(191a) Mass Transfer Rates and Initial Conditions Modulate the Growth Rates and Structure of Bioartificial Tissues

Authors: 
Markenscoff, P. A., University of Houston
Feng, J., University of Houston


Mass transfer limitations lower the availability of nutrient and growth factors in the interior of scaffolds used for tissue engineering applications. The extent of nutrient or growth factor depletion inside a scaffold will depend not only on the cell density, but also the cell phenotypes and the rates at which nutrients and growth factors are metabolized and processed. Finally, it has been observed that the operating conditions of a bioreactor and the initial spatial distribution of seed cells can have significant effects on the growth rates and structure of developing tissues.

In order to investigate the relative importance of these processes and identify the dominant system parameters, we have developed a comprehensive model that describes how populations of cells with multiple phenotypes migrate, interact and grow in porous scaffolds under conditions that lead to significant transport limitations. This comprehensive model consists of (a) partial differential equations quantifying the simultaneous diffusion, convection and consumption of nutrients and growth factors; and (b) a discrete model that tracks the migration, collisions and proliferation of heterogeneous cell populations on a 3D cubic lattice. The local concentrations of nutrients or growth factors are computed and used to modulate cell migration speeds, persistence, and division times. These parameters are different for each cell phenotype. The model also allows for cell death when the nutrient or growth factor concentrations drop below a certain level that can be different for each phenotype.

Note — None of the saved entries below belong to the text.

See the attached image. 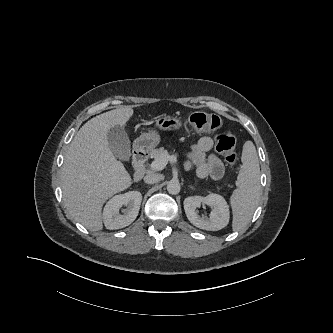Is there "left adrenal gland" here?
I'll use <instances>...</instances> for the list:
<instances>
[{"label": "left adrenal gland", "instance_id": "left-adrenal-gland-1", "mask_svg": "<svg viewBox=\"0 0 333 333\" xmlns=\"http://www.w3.org/2000/svg\"><path fill=\"white\" fill-rule=\"evenodd\" d=\"M189 188H191V189H193V190H194V188H193L192 186H189Z\"/></svg>", "mask_w": 333, "mask_h": 333}]
</instances>
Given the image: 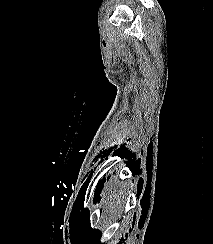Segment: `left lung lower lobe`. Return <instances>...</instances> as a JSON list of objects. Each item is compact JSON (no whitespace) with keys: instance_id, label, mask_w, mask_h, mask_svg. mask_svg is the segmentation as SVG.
I'll return each instance as SVG.
<instances>
[{"instance_id":"left-lung-lower-lobe-1","label":"left lung lower lobe","mask_w":213,"mask_h":244,"mask_svg":"<svg viewBox=\"0 0 213 244\" xmlns=\"http://www.w3.org/2000/svg\"><path fill=\"white\" fill-rule=\"evenodd\" d=\"M104 182V181H103ZM103 182H100V184L98 185L97 189H96V197H98L99 195V191H101V187H102V184ZM99 199V198H98Z\"/></svg>"}]
</instances>
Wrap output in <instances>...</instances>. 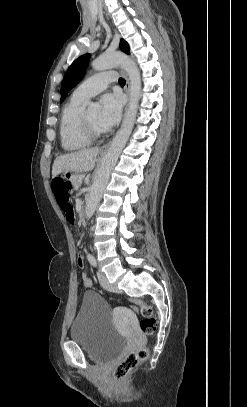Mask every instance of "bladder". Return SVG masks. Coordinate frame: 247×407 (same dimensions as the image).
<instances>
[{
  "instance_id": "bladder-1",
  "label": "bladder",
  "mask_w": 247,
  "mask_h": 407,
  "mask_svg": "<svg viewBox=\"0 0 247 407\" xmlns=\"http://www.w3.org/2000/svg\"><path fill=\"white\" fill-rule=\"evenodd\" d=\"M112 312L113 308L96 292L83 293L70 336L93 361L108 362L126 345V336L112 322Z\"/></svg>"
}]
</instances>
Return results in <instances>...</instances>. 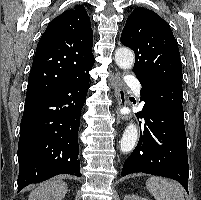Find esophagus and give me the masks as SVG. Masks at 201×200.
Returning a JSON list of instances; mask_svg holds the SVG:
<instances>
[{
    "label": "esophagus",
    "instance_id": "esophagus-1",
    "mask_svg": "<svg viewBox=\"0 0 201 200\" xmlns=\"http://www.w3.org/2000/svg\"><path fill=\"white\" fill-rule=\"evenodd\" d=\"M112 84L115 89V112L117 114L118 119L126 121L129 119V117L120 112V109L127 104V95L124 83L119 72L115 73V75L113 76Z\"/></svg>",
    "mask_w": 201,
    "mask_h": 200
}]
</instances>
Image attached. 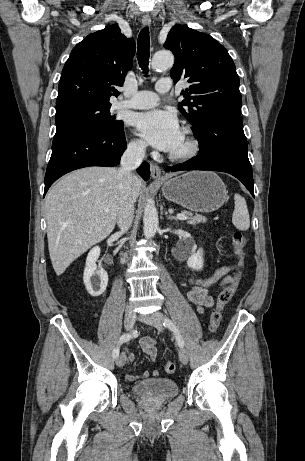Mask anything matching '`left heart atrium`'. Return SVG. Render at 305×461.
<instances>
[{
    "mask_svg": "<svg viewBox=\"0 0 305 461\" xmlns=\"http://www.w3.org/2000/svg\"><path fill=\"white\" fill-rule=\"evenodd\" d=\"M132 124L150 145L166 152L176 148L183 134L176 115L170 111L153 110L137 114Z\"/></svg>",
    "mask_w": 305,
    "mask_h": 461,
    "instance_id": "39dd6f15",
    "label": "left heart atrium"
}]
</instances>
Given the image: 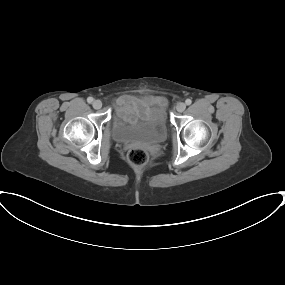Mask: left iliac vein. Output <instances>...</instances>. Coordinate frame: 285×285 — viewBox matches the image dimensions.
<instances>
[{
    "label": "left iliac vein",
    "instance_id": "obj_1",
    "mask_svg": "<svg viewBox=\"0 0 285 285\" xmlns=\"http://www.w3.org/2000/svg\"><path fill=\"white\" fill-rule=\"evenodd\" d=\"M185 108H186V105L183 102H179L176 106V110L178 112H183L185 110Z\"/></svg>",
    "mask_w": 285,
    "mask_h": 285
}]
</instances>
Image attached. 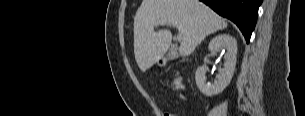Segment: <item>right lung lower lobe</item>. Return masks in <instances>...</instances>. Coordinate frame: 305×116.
I'll return each instance as SVG.
<instances>
[{
	"label": "right lung lower lobe",
	"mask_w": 305,
	"mask_h": 116,
	"mask_svg": "<svg viewBox=\"0 0 305 116\" xmlns=\"http://www.w3.org/2000/svg\"><path fill=\"white\" fill-rule=\"evenodd\" d=\"M219 15L233 21L243 33L247 43L254 30L258 8L262 0H200Z\"/></svg>",
	"instance_id": "obj_1"
}]
</instances>
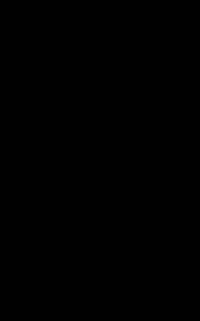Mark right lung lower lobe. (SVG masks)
<instances>
[{"instance_id": "98d812e1", "label": "right lung lower lobe", "mask_w": 200, "mask_h": 321, "mask_svg": "<svg viewBox=\"0 0 200 321\" xmlns=\"http://www.w3.org/2000/svg\"><path fill=\"white\" fill-rule=\"evenodd\" d=\"M83 198L84 195L76 189L35 177L19 194L28 219L50 232L64 230L78 219Z\"/></svg>"}]
</instances>
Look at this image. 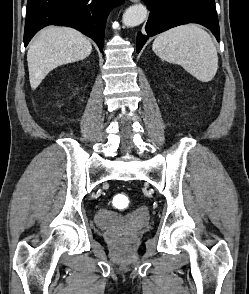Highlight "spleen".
Masks as SVG:
<instances>
[{
	"label": "spleen",
	"mask_w": 249,
	"mask_h": 294,
	"mask_svg": "<svg viewBox=\"0 0 249 294\" xmlns=\"http://www.w3.org/2000/svg\"><path fill=\"white\" fill-rule=\"evenodd\" d=\"M152 49L161 59L181 65L202 82L211 81L218 69L213 39L198 25H181L159 34Z\"/></svg>",
	"instance_id": "3e777b00"
}]
</instances>
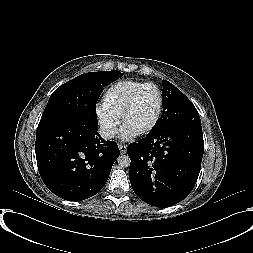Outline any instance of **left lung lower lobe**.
Listing matches in <instances>:
<instances>
[{"label": "left lung lower lobe", "mask_w": 253, "mask_h": 253, "mask_svg": "<svg viewBox=\"0 0 253 253\" xmlns=\"http://www.w3.org/2000/svg\"><path fill=\"white\" fill-rule=\"evenodd\" d=\"M204 151L202 127L180 125L148 133L127 148L135 194L156 207H168L192 191Z\"/></svg>", "instance_id": "left-lung-lower-lobe-1"}]
</instances>
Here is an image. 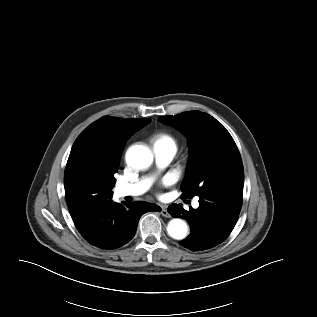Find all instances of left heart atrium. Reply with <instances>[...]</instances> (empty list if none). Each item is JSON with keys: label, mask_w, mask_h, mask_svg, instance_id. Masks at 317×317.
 I'll use <instances>...</instances> for the list:
<instances>
[{"label": "left heart atrium", "mask_w": 317, "mask_h": 317, "mask_svg": "<svg viewBox=\"0 0 317 317\" xmlns=\"http://www.w3.org/2000/svg\"><path fill=\"white\" fill-rule=\"evenodd\" d=\"M170 183H171V179H170V178H166V179L164 180V184L168 185V184H170Z\"/></svg>", "instance_id": "1"}]
</instances>
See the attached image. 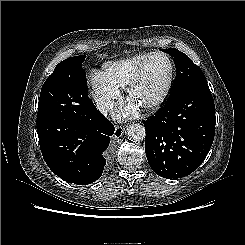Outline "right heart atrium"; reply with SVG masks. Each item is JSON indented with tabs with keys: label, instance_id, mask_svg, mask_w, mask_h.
<instances>
[{
	"label": "right heart atrium",
	"instance_id": "right-heart-atrium-1",
	"mask_svg": "<svg viewBox=\"0 0 245 245\" xmlns=\"http://www.w3.org/2000/svg\"><path fill=\"white\" fill-rule=\"evenodd\" d=\"M93 97L102 113H108L115 102L121 97V92L113 86L103 73L95 71L91 76Z\"/></svg>",
	"mask_w": 245,
	"mask_h": 245
}]
</instances>
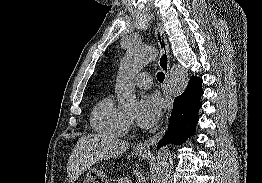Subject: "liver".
Masks as SVG:
<instances>
[{
    "mask_svg": "<svg viewBox=\"0 0 262 183\" xmlns=\"http://www.w3.org/2000/svg\"><path fill=\"white\" fill-rule=\"evenodd\" d=\"M130 146L125 140L105 134H88L82 136L68 160V180L74 183L77 178L100 160L120 157Z\"/></svg>",
    "mask_w": 262,
    "mask_h": 183,
    "instance_id": "1",
    "label": "liver"
}]
</instances>
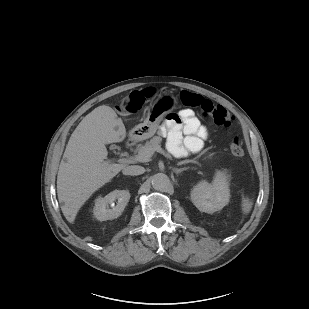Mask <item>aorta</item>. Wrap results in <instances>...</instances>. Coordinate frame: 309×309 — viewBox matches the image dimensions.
Listing matches in <instances>:
<instances>
[{
	"instance_id": "762f6f07",
	"label": "aorta",
	"mask_w": 309,
	"mask_h": 309,
	"mask_svg": "<svg viewBox=\"0 0 309 309\" xmlns=\"http://www.w3.org/2000/svg\"><path fill=\"white\" fill-rule=\"evenodd\" d=\"M151 183L155 190L164 191L168 188L170 180L166 174L157 173L152 176Z\"/></svg>"
}]
</instances>
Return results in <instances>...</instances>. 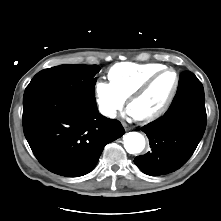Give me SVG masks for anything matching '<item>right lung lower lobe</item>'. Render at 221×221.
Segmentation results:
<instances>
[{
	"mask_svg": "<svg viewBox=\"0 0 221 221\" xmlns=\"http://www.w3.org/2000/svg\"><path fill=\"white\" fill-rule=\"evenodd\" d=\"M23 130L38 161L67 177L89 173L105 145L125 133L98 112L95 100L51 89L25 91Z\"/></svg>",
	"mask_w": 221,
	"mask_h": 221,
	"instance_id": "right-lung-lower-lobe-1",
	"label": "right lung lower lobe"
}]
</instances>
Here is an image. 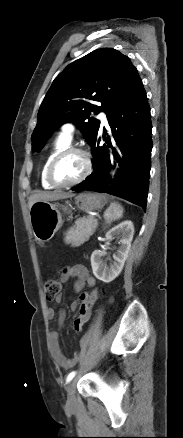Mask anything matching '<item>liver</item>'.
<instances>
[{
  "label": "liver",
  "mask_w": 183,
  "mask_h": 438,
  "mask_svg": "<svg viewBox=\"0 0 183 438\" xmlns=\"http://www.w3.org/2000/svg\"><path fill=\"white\" fill-rule=\"evenodd\" d=\"M74 194H72L71 192H60V191H55V192H39L37 194L32 195L29 198V208L37 201H56V200H61V199H67L70 197H73Z\"/></svg>",
  "instance_id": "1"
}]
</instances>
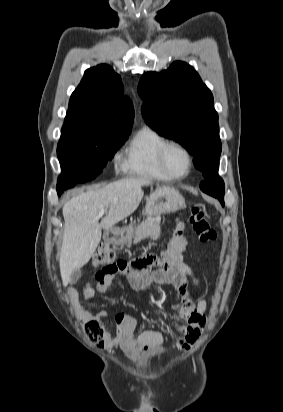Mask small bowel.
<instances>
[{
  "instance_id": "obj_1",
  "label": "small bowel",
  "mask_w": 283,
  "mask_h": 412,
  "mask_svg": "<svg viewBox=\"0 0 283 412\" xmlns=\"http://www.w3.org/2000/svg\"><path fill=\"white\" fill-rule=\"evenodd\" d=\"M156 257V255H150ZM115 276H124L128 285L137 291L147 289L151 284L173 285L182 295L183 301L179 309L180 317L185 324L171 321V325L179 336V344L188 349L201 335L205 324L207 302L203 298L196 299L192 294L193 288H200L198 279L192 268L185 263L178 254L172 258L166 268L154 267V272L135 271L130 268L114 275L97 278L95 282L87 283L78 297L72 294L77 309L85 321L104 323L106 318L111 317L116 325L114 332L105 331L103 339L108 347H120L124 354L135 362H140L150 354L159 351L163 345L162 334L154 329L136 333L138 321L128 313H117L111 316L106 310L93 313L88 308V303L96 294L105 295L110 288Z\"/></svg>"
}]
</instances>
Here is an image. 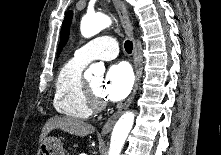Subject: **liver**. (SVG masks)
Segmentation results:
<instances>
[{
  "label": "liver",
  "instance_id": "obj_1",
  "mask_svg": "<svg viewBox=\"0 0 221 155\" xmlns=\"http://www.w3.org/2000/svg\"><path fill=\"white\" fill-rule=\"evenodd\" d=\"M53 129H61L65 132L80 137L87 136L95 131V127L93 125L82 120L71 117L54 116L48 119L45 123L39 138V142L42 143Z\"/></svg>",
  "mask_w": 221,
  "mask_h": 155
}]
</instances>
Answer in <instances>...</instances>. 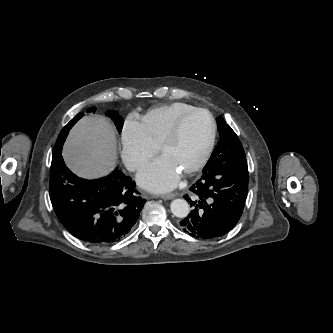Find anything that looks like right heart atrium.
I'll return each instance as SVG.
<instances>
[{
	"mask_svg": "<svg viewBox=\"0 0 333 333\" xmlns=\"http://www.w3.org/2000/svg\"><path fill=\"white\" fill-rule=\"evenodd\" d=\"M155 145L146 133L143 124L128 116L121 128V157L131 171L141 169L157 152Z\"/></svg>",
	"mask_w": 333,
	"mask_h": 333,
	"instance_id": "right-heart-atrium-1",
	"label": "right heart atrium"
}]
</instances>
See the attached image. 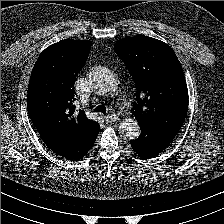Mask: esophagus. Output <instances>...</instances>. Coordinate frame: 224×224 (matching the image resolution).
I'll return each mask as SVG.
<instances>
[{
	"label": "esophagus",
	"mask_w": 224,
	"mask_h": 224,
	"mask_svg": "<svg viewBox=\"0 0 224 224\" xmlns=\"http://www.w3.org/2000/svg\"><path fill=\"white\" fill-rule=\"evenodd\" d=\"M117 119H118V116L115 115V114H111V115H108V116L105 117V120H106L107 122H112V121H115V120H117Z\"/></svg>",
	"instance_id": "obj_1"
}]
</instances>
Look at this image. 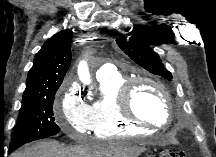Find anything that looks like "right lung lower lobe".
<instances>
[{
  "label": "right lung lower lobe",
  "instance_id": "98d812e1",
  "mask_svg": "<svg viewBox=\"0 0 216 157\" xmlns=\"http://www.w3.org/2000/svg\"><path fill=\"white\" fill-rule=\"evenodd\" d=\"M13 150H14V149L10 148V149H9V153H11Z\"/></svg>",
  "mask_w": 216,
  "mask_h": 157
}]
</instances>
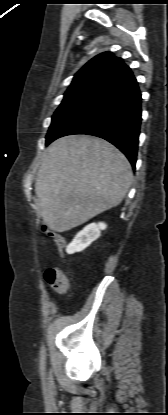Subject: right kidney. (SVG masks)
<instances>
[{"label":"right kidney","instance_id":"1","mask_svg":"<svg viewBox=\"0 0 168 415\" xmlns=\"http://www.w3.org/2000/svg\"><path fill=\"white\" fill-rule=\"evenodd\" d=\"M107 225L103 222L91 223L81 230L66 247L68 254H74L86 249L93 241L99 238L101 230H105Z\"/></svg>","mask_w":168,"mask_h":415}]
</instances>
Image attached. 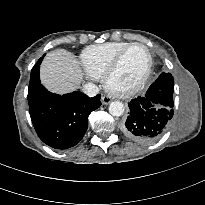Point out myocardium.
Instances as JSON below:
<instances>
[{"instance_id": "f54148a6", "label": "myocardium", "mask_w": 205, "mask_h": 205, "mask_svg": "<svg viewBox=\"0 0 205 205\" xmlns=\"http://www.w3.org/2000/svg\"><path fill=\"white\" fill-rule=\"evenodd\" d=\"M133 47H142L146 50V52L148 54V60H149L148 66H147L144 74L142 75V77L134 85L127 87V88L114 87L111 84V79L114 76V74L116 73V71L118 70L120 63H121L123 57L125 56V54ZM152 70H153V56H152L150 49L143 43H131L130 45L125 47L123 50H121L117 54V56L113 59V61L111 62V64L107 68V70L105 71V73L102 77L104 88L106 89L107 92H109L110 94H112L114 96H118V97L131 96V95L139 92L145 86V84L147 83V81L149 80V78L151 76Z\"/></svg>"}]
</instances>
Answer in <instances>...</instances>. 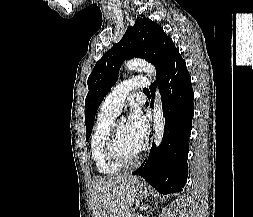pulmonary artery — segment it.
<instances>
[{"label": "pulmonary artery", "mask_w": 253, "mask_h": 217, "mask_svg": "<svg viewBox=\"0 0 253 217\" xmlns=\"http://www.w3.org/2000/svg\"><path fill=\"white\" fill-rule=\"evenodd\" d=\"M148 86L149 80L144 76H135L119 83L108 93L102 103L101 110L117 115L131 91L145 89Z\"/></svg>", "instance_id": "pulmonary-artery-1"}]
</instances>
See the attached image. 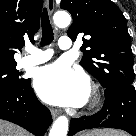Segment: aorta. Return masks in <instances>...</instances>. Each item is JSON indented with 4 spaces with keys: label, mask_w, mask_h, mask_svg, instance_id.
<instances>
[{
    "label": "aorta",
    "mask_w": 136,
    "mask_h": 136,
    "mask_svg": "<svg viewBox=\"0 0 136 136\" xmlns=\"http://www.w3.org/2000/svg\"><path fill=\"white\" fill-rule=\"evenodd\" d=\"M53 20L58 27H67L71 22V17L67 12L58 11L54 14ZM69 122L66 116L58 117L49 133V136H66Z\"/></svg>",
    "instance_id": "1"
}]
</instances>
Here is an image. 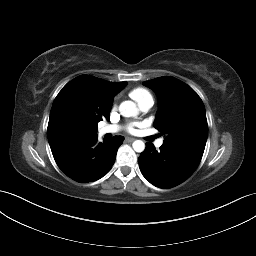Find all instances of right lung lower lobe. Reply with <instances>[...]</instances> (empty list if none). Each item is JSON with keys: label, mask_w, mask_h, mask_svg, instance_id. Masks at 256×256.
<instances>
[{"label": "right lung lower lobe", "mask_w": 256, "mask_h": 256, "mask_svg": "<svg viewBox=\"0 0 256 256\" xmlns=\"http://www.w3.org/2000/svg\"><path fill=\"white\" fill-rule=\"evenodd\" d=\"M97 136H78L51 146L59 168L71 179L86 183L96 181L111 169L124 137L114 136L104 143Z\"/></svg>", "instance_id": "98d812e1"}]
</instances>
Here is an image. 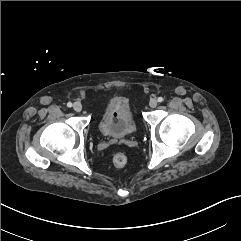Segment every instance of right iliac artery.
<instances>
[{
	"label": "right iliac artery",
	"instance_id": "1",
	"mask_svg": "<svg viewBox=\"0 0 241 241\" xmlns=\"http://www.w3.org/2000/svg\"><path fill=\"white\" fill-rule=\"evenodd\" d=\"M67 106H68V107H72V103H71V102H68V103H67Z\"/></svg>",
	"mask_w": 241,
	"mask_h": 241
}]
</instances>
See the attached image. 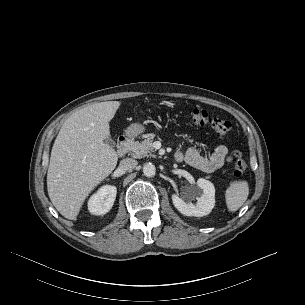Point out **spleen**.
Here are the masks:
<instances>
[{"label": "spleen", "instance_id": "spleen-1", "mask_svg": "<svg viewBox=\"0 0 305 305\" xmlns=\"http://www.w3.org/2000/svg\"><path fill=\"white\" fill-rule=\"evenodd\" d=\"M249 186L247 181H236L226 190V205L230 212L237 211L247 200Z\"/></svg>", "mask_w": 305, "mask_h": 305}]
</instances>
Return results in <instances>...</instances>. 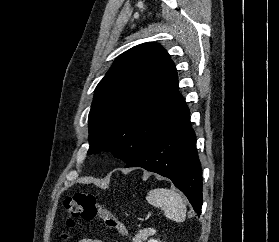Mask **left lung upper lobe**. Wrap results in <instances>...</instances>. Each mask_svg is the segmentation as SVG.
Listing matches in <instances>:
<instances>
[{
  "label": "left lung upper lobe",
  "mask_w": 279,
  "mask_h": 242,
  "mask_svg": "<svg viewBox=\"0 0 279 242\" xmlns=\"http://www.w3.org/2000/svg\"><path fill=\"white\" fill-rule=\"evenodd\" d=\"M186 107L170 55L154 42L120 55L95 89L88 154L109 151L126 164L174 124Z\"/></svg>",
  "instance_id": "1"
}]
</instances>
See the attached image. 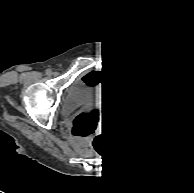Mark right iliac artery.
<instances>
[{
    "mask_svg": "<svg viewBox=\"0 0 194 193\" xmlns=\"http://www.w3.org/2000/svg\"><path fill=\"white\" fill-rule=\"evenodd\" d=\"M46 74L50 75L51 74V70H46Z\"/></svg>",
    "mask_w": 194,
    "mask_h": 193,
    "instance_id": "right-iliac-artery-1",
    "label": "right iliac artery"
}]
</instances>
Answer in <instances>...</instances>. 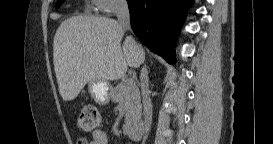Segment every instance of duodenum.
Listing matches in <instances>:
<instances>
[{
	"label": "duodenum",
	"instance_id": "duodenum-1",
	"mask_svg": "<svg viewBox=\"0 0 273 144\" xmlns=\"http://www.w3.org/2000/svg\"><path fill=\"white\" fill-rule=\"evenodd\" d=\"M125 129L129 137L138 141L143 137V128L140 124H126Z\"/></svg>",
	"mask_w": 273,
	"mask_h": 144
}]
</instances>
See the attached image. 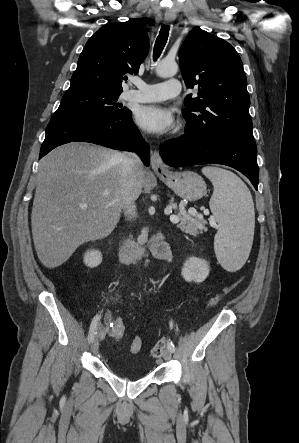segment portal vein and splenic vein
<instances>
[{
	"label": "portal vein and splenic vein",
	"instance_id": "18ae733b",
	"mask_svg": "<svg viewBox=\"0 0 299 443\" xmlns=\"http://www.w3.org/2000/svg\"><path fill=\"white\" fill-rule=\"evenodd\" d=\"M80 207L82 209H84V208H87V205L86 204H82V205H80ZM171 212H172V209L170 207L165 210V214H170ZM191 214H195V211L191 212ZM170 221L172 223L176 224V223L179 222V218L176 215H171L170 216Z\"/></svg>",
	"mask_w": 299,
	"mask_h": 443
}]
</instances>
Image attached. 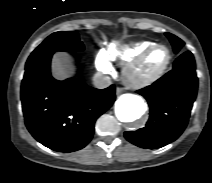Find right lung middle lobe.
<instances>
[{
    "instance_id": "obj_1",
    "label": "right lung middle lobe",
    "mask_w": 212,
    "mask_h": 183,
    "mask_svg": "<svg viewBox=\"0 0 212 183\" xmlns=\"http://www.w3.org/2000/svg\"><path fill=\"white\" fill-rule=\"evenodd\" d=\"M83 48L77 33L71 31L55 32L47 37L32 54L55 51L78 52L82 51Z\"/></svg>"
}]
</instances>
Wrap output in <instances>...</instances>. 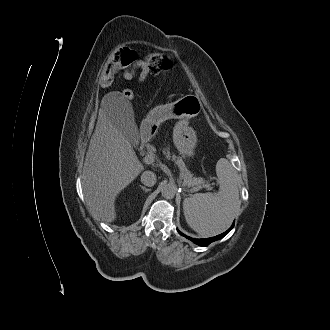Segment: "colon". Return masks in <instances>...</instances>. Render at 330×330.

Simulations are carried out to determine how the cell phenotype, the initial seeding pattern and the operating conditions of the bioreactor affect the tissue growth process. Our results identify the key parameters that lead to severe transport limitations and prevent the full development of tissues. More interestingly, our simulations show that large differences in the migration speeds or metabolic requirements between cell subpopulations lead to the formation of stratified tissues, where cells are segregated according to their phenotype. Finally, our model identifies possible mechanisms through which the spatial distribution of seed cells and the initial conditions of the process can influence the growth rates and structure of developing tissues. The simulation results are discussed to provide guidelines for the optimal design of tissue growth experiments.